-------- Selection

Rob then made a return to Hollyoaks village. This time he kidnapped Lucy and took her to a disused watertank. Ruth, Lewis and Tony came to rescue her. Despite Rob's attempts to drown Lucy, Tony stepped in to rescue her and all four of them got out safely. Rob briefly started dating Beth Morgan, but that came to an end when Beth overheard Lucy arguing with Rob about how he had ruined Lucy's and her family's life. During millennium eve, Rob tried setting a bus on fire, but he ended up dying in the blast.

==Reception==
Rob was nominated for "Best Bad Guy" at the 1999 Inside Soap Awards. In October 1999, Merle Brown of the Daily Record branded Rob evil and said "Just when will he get his comeuppance and stop terrorising poor Lucy (Kerrie Taylor)?" What's on TV included Rob in their list of the 50 most evil soap villains of all time. They said "One of Hollyoaks' earliest villains, Rob Hawthorne (Warren De Rosa) got Lucy Benson hooked on drugs and tried to kill her. But he didn't bank on brother Kurt getting in his way..." During a feature on Hollyoaks psychos, E4 remembered Rob and said "Holding Lucy and gang hostage in a disused naval base - you can certainly credit Rob Hawthorne at being original! Not sure the harpoon was quite as effective as Toby's spanner though!" Rachel Tarley of the Metro placed Rob fifth in her list of the top five soap villains. Tarley said "A heroin addict and all-round bad guy, Rob was perhaps not the most original of soap villains, but he certainly knew how to strike fear into the heart of any young female in the Hollyoaks vicinity." In 2020, Tarley's colleague, Caroline Westbrook, called Rob "one of the more villainous characters of the early years" of Hollyoaks and believed that he definitely caused "a fair bit of trouble". Tina Baker, writing for Soaplife, said "rotten-to-the-core Rob" was gorgeous and looked like an angel, but he behaved like "a demented devil."

----------------

** Stated task **
Reproduce the Rob Hawthorne passage word for word between "Rob then made" and "in the blast.", inclusive.

-------- Extracted information

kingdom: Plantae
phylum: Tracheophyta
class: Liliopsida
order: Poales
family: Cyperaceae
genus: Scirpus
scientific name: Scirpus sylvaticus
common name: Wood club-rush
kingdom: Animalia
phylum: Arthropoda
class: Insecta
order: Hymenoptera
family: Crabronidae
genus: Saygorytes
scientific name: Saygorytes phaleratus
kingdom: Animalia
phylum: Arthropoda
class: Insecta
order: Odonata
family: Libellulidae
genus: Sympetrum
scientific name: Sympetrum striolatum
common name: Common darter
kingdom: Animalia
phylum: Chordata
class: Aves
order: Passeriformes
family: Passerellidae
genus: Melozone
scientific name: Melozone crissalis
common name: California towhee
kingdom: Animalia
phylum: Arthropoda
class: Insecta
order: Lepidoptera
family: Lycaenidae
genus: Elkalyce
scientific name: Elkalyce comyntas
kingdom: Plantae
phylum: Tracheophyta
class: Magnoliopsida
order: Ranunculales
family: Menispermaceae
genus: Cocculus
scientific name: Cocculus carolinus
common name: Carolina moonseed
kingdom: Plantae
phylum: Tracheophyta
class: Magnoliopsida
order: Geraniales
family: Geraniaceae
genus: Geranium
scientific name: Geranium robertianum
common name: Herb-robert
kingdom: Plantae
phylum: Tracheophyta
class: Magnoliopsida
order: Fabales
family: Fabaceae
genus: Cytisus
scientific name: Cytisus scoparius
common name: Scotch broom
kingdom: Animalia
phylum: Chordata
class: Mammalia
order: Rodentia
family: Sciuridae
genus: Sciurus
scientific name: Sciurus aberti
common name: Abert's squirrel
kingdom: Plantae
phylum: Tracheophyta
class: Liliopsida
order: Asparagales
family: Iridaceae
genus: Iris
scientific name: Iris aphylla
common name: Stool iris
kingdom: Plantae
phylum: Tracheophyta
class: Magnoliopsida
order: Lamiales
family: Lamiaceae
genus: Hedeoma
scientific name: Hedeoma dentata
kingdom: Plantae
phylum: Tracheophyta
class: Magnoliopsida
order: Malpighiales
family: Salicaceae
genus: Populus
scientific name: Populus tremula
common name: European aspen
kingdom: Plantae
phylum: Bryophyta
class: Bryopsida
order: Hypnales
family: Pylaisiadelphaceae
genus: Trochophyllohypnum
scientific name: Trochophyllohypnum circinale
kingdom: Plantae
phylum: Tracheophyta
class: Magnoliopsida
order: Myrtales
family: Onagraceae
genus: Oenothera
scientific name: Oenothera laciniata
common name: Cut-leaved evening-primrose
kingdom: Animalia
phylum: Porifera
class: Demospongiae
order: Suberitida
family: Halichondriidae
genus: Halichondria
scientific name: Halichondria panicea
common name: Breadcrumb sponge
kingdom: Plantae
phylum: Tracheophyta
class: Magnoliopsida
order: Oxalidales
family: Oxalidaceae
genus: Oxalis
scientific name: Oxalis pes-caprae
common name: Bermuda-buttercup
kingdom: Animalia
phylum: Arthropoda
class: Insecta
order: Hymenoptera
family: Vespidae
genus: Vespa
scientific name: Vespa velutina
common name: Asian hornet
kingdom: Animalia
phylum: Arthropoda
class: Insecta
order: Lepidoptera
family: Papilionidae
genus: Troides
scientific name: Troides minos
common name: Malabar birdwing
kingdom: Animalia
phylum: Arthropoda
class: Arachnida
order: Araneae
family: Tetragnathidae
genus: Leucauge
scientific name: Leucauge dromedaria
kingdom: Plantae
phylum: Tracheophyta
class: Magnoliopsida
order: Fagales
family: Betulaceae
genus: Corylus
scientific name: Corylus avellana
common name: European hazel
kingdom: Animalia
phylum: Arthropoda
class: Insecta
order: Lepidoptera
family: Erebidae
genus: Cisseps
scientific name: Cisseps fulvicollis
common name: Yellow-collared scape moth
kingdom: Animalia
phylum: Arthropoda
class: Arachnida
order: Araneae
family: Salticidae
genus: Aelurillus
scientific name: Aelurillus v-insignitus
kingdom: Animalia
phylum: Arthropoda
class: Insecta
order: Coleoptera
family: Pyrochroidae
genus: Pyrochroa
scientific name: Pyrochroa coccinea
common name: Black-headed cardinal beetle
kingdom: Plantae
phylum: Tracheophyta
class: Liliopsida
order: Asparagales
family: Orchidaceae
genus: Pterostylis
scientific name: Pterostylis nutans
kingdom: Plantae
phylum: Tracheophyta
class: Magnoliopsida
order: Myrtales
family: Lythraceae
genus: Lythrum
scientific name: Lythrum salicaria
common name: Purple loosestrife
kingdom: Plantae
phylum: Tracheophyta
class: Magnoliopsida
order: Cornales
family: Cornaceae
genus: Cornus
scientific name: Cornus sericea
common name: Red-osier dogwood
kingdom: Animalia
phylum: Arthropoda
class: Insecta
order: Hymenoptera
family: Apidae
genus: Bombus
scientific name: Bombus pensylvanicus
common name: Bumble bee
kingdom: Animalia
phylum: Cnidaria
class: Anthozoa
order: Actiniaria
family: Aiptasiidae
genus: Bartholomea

----------------

** Solution **
Rob then made a return to Hollyoaks village. This time he kidnapped Lucy and took her to a disused watertank. Ruth, Lewis and Tony came to rescue her. Despite Rob's attempts to drown Lucy, Tony stepped in to rescue her and all four of them got out safely. Rob briefly started dating Beth Morgan, but that came to an end when Beth overheard Lucy arguing with Rob about how he had ruined Lucy's and her family's life. During millennium eve, Rob tried setting a bus on fire, but he ended up dying in the blast.